Lines below starting with the line with "44 | [k largest" and going on through the line with "49 | [cycle" must be output exactly; the rest of the records must be left out.

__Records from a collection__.
==*==

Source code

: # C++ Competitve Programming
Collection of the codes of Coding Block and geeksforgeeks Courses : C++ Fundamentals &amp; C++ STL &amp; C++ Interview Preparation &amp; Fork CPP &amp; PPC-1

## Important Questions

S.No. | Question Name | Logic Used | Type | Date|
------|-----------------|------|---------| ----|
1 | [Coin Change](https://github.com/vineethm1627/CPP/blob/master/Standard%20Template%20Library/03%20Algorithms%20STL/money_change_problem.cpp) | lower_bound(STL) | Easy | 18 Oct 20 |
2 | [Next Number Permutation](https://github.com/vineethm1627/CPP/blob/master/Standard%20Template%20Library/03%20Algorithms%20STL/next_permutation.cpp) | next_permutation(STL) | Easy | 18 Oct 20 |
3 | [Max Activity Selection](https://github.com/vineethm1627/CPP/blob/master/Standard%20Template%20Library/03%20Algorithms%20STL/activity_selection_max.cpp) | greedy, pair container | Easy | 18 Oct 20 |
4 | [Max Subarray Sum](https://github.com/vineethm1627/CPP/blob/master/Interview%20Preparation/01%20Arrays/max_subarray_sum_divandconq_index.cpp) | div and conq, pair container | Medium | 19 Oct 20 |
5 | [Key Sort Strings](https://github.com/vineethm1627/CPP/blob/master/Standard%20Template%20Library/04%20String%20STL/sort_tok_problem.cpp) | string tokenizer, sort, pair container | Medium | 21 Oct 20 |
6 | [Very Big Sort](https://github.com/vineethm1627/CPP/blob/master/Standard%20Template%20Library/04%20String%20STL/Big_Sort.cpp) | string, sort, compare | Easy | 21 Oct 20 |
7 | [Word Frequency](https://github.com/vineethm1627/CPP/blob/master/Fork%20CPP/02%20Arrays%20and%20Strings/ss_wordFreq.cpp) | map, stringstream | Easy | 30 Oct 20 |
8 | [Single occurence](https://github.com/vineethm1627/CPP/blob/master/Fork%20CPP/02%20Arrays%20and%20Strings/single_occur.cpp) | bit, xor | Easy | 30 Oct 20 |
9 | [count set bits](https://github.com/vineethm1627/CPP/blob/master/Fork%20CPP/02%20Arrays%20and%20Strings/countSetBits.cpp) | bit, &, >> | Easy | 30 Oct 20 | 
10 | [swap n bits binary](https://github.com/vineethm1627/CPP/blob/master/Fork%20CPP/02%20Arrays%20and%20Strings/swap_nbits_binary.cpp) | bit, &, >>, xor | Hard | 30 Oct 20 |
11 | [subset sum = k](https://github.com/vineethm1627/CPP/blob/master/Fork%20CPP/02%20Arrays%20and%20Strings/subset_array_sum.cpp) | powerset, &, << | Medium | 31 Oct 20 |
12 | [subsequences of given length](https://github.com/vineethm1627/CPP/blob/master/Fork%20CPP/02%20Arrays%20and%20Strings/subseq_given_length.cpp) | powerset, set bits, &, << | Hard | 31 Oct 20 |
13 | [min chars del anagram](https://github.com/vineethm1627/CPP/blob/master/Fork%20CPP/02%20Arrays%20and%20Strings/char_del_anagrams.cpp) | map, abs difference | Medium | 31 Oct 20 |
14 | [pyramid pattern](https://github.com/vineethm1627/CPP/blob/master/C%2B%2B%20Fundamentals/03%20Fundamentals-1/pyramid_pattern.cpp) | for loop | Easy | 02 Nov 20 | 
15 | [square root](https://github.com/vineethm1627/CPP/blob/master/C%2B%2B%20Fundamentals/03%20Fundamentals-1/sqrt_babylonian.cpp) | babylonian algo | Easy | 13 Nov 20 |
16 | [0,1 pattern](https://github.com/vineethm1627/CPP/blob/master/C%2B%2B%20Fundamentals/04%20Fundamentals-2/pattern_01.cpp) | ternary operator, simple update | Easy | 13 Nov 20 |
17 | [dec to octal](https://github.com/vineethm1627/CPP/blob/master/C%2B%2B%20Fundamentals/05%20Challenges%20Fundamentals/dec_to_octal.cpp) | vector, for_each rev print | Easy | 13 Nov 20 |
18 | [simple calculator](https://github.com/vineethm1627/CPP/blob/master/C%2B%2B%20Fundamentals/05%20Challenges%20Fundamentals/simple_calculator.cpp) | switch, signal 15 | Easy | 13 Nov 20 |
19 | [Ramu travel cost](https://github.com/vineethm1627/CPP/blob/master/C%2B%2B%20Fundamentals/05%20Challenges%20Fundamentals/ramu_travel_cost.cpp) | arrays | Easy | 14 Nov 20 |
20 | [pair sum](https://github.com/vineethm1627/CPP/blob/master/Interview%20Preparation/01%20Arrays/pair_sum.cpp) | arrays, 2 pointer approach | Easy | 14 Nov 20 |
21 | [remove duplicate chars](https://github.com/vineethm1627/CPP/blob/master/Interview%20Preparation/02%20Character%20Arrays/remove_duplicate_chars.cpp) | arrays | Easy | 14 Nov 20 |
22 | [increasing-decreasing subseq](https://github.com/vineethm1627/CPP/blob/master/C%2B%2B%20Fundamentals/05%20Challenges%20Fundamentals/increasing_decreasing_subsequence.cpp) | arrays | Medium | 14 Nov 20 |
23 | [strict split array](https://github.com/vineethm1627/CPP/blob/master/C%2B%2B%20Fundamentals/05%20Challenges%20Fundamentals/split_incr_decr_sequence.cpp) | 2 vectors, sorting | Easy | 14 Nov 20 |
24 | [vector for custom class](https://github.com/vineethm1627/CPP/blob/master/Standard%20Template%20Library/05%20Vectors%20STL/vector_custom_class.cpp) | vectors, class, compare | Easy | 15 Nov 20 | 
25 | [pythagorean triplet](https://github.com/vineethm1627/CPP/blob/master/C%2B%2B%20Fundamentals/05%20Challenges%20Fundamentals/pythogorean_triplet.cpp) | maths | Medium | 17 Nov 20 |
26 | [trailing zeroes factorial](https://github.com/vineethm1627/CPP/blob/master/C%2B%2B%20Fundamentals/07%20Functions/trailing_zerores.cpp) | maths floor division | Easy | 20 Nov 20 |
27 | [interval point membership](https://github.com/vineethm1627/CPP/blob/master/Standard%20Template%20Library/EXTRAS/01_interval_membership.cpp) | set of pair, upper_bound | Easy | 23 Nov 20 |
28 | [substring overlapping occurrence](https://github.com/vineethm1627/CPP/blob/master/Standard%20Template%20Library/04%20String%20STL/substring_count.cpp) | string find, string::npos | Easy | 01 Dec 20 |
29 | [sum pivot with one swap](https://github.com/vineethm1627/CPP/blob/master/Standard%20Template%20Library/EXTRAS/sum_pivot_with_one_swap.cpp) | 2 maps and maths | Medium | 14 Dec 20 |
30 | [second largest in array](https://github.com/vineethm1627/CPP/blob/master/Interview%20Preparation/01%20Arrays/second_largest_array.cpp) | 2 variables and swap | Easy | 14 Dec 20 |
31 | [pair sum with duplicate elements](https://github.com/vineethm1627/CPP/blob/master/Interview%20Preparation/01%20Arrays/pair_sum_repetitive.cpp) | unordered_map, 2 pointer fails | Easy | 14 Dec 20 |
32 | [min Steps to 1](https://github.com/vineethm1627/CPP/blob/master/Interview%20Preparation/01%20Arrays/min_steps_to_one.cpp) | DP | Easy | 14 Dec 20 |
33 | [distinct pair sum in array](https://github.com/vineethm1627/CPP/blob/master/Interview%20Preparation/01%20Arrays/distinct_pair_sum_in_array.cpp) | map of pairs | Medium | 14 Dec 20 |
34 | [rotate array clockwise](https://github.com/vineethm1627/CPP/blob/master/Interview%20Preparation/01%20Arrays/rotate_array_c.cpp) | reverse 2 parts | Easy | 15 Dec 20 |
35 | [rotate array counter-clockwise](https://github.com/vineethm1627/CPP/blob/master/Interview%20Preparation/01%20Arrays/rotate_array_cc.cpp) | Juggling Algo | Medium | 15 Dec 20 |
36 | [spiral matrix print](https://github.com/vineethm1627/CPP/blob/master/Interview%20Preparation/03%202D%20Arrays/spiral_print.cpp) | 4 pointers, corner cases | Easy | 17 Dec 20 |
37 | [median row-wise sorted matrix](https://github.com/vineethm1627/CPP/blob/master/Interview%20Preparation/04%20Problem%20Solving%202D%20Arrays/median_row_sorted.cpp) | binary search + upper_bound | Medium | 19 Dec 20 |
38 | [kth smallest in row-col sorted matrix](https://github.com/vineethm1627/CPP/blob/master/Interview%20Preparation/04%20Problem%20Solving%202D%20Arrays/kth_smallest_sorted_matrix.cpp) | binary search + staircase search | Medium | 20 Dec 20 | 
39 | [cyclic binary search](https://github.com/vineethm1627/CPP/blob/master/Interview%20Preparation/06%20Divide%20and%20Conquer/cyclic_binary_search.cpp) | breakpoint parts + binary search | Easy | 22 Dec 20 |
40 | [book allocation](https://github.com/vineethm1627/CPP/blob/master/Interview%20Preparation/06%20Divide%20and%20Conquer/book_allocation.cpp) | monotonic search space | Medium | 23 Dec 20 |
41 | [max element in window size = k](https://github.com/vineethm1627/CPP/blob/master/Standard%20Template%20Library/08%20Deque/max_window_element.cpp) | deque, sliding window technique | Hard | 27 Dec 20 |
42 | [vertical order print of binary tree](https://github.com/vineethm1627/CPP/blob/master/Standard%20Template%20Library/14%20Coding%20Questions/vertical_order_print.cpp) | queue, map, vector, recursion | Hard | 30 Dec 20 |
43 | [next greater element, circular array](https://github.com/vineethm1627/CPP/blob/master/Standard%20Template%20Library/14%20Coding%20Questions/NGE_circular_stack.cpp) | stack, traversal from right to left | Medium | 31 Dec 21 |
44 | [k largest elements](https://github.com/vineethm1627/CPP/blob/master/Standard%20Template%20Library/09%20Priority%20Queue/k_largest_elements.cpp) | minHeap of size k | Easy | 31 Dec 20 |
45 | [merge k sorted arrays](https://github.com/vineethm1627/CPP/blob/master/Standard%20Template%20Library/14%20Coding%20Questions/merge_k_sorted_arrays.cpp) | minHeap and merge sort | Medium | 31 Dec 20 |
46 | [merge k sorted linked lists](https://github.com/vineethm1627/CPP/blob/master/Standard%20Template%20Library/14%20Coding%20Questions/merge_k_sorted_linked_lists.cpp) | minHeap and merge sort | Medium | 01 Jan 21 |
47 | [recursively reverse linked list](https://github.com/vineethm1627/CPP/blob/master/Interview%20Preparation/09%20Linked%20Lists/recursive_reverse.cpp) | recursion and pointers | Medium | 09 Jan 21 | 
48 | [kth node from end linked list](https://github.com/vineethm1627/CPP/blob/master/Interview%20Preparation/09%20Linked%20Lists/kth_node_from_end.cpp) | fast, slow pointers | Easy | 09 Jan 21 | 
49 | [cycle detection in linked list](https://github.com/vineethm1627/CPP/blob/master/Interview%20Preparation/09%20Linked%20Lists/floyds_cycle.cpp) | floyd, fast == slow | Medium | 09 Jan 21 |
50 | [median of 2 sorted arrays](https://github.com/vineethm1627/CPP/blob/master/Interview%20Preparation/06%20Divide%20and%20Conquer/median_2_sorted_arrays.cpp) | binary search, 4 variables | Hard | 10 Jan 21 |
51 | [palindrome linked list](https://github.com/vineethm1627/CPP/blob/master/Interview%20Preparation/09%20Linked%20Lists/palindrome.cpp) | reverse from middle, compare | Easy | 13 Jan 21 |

==*==

__Exercise response__.
44 | [k largest elements](https://github.com/vineethm1627/CPP/blob/master/Standard%20Template%20Library/09%20Priority%20Queue/k_largest_elements.cpp) | minHeap of size k | Easy | 31 Dec 20 |
45 | [merge k sorted arrays](https://github.com/vineethm1627/CPP/blob/master/Standard%20Template%20Library/14%20Coding%20Questions/merge_k_sorted_arrays.cpp) | minHeap and merge sort | Medium | 31 Dec 20 |
46 | [merge k sorted linked lists](https://github.com/vineethm1627/CPP/blob/master/Standard%20Template%20Library/14%20Coding%20Questions/merge_k_sorted_linked_lists.cpp) | minHeap and merge sort | Medium | 01 Jan 21 |
47 | [recursively reverse linked list](https://github.com/vineethm1627/CPP/blob/master/Interview%20Preparation/09%20Linked%20Lists/recursive_reverse.cpp) | recursion and pointers | Medium | 09 Jan 21 | 
48 | [kth node from end linked list](https://github.com/vineethm1627/CPP/blob/master/Interview%20Preparation/09%20Linked%20Lists/kth_node_from_end.cpp) | fast, slow pointers | Easy | 09 Jan 21 | 
49 | [cycle detection in linked list](https://github.com/vineethm1627/CPP/blob/master/Interview%20Preparation/09%20Linked%20Lists/floyds_cycle.cpp) | floyd, fast == slow | Medium | 09 Jan 21 |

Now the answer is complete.